President Obama’s public question-and-answer session with the Senate Democrats earlier this week was a pretty tame event – especially compared to the spectacular hijinks that went down when Obama addressed Republican members of the House. The President briefly admonished his own party, telling them to “finish the job on healthcare,” but that was the extent of the conversation. None of the senators actually asked Obama a question about healthcare reform.

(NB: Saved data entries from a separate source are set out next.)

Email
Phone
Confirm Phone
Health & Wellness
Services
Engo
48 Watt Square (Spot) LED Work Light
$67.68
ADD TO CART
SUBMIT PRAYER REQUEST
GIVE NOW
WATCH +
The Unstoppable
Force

But there are some tensions between the White House and Senate Democrats, and behind closed doors, they're coming out. In a follow-up meeting, Sen. Al Franken, D-Minn., tore into David Axelrod, a senior advisor to Obama, about the president’s lack of leadership on healthcare. According to one Democratic aide quoted in the Huffington Post, the Minnesota senator said that "he really needed to know if the White House was going to lead." Apparently, Franken was not alone in his grievances. As one Democratic senator told Politico, "There was a lot of frustration in there."

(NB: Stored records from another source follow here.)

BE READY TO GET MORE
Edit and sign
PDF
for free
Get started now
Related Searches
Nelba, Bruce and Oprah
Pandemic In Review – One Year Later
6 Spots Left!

Obama has long been criticized for his lack of leadership on healthcare -- first by liberal commentators and more recently by leading progressive members of the House, including Rep. Anthony Weiner, D-N.Y. The argument stems from frustration that the President hasn't done enough to garner public enthusiasm for reform. Franken and his fellow Democrats in the Senate, however, have been reluctant to blame the White House for their healthcare woes.
Obama’s latest comments on healthcare reform don’t seem to indicate that he'll be getting more personally involved anytime soon. At a fundraiser Thursday night, the President voiced concern about whether a bill would pass at all, and suggested that the onus lay on Congress to get something done:
So there’s a lot of information out there that people understandably are concerned about. And that’s why I think it’s very important for us to have a methodical, open process over the next several weeks, and then let’s go ahead and make a decision.

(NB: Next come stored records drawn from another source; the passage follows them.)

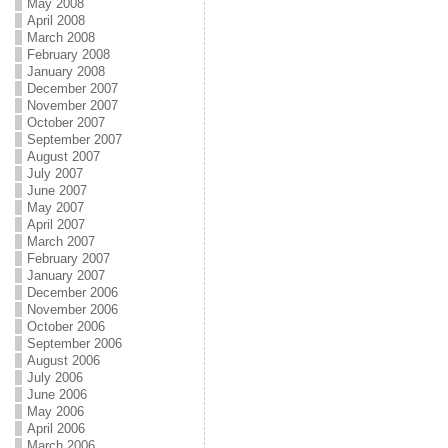
May 2008
April 2008
March 2008
February 2008
January 2008
December 2007
November 2007
October 2007
September 2007
August 2007
July 2007
June 2007
May 2007
April 2007
March 2007
February 2007
January 2007
December 2006
November 2006
October 2006
September 2006
August 2006
July 2006
June 2006
May 2006
April 2006
March 2006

And it may be that — you know, if Congress decides — if Congress decides we’re not going to do it, even after all the facts are laid out, all the options are clear, then the American people can make a judgment as to whether this Congress has done the right thing for them or not. And that’s how democracy works. There will be elections coming up and they’ll be able to make a determination and register their concerns one way or the other during election time.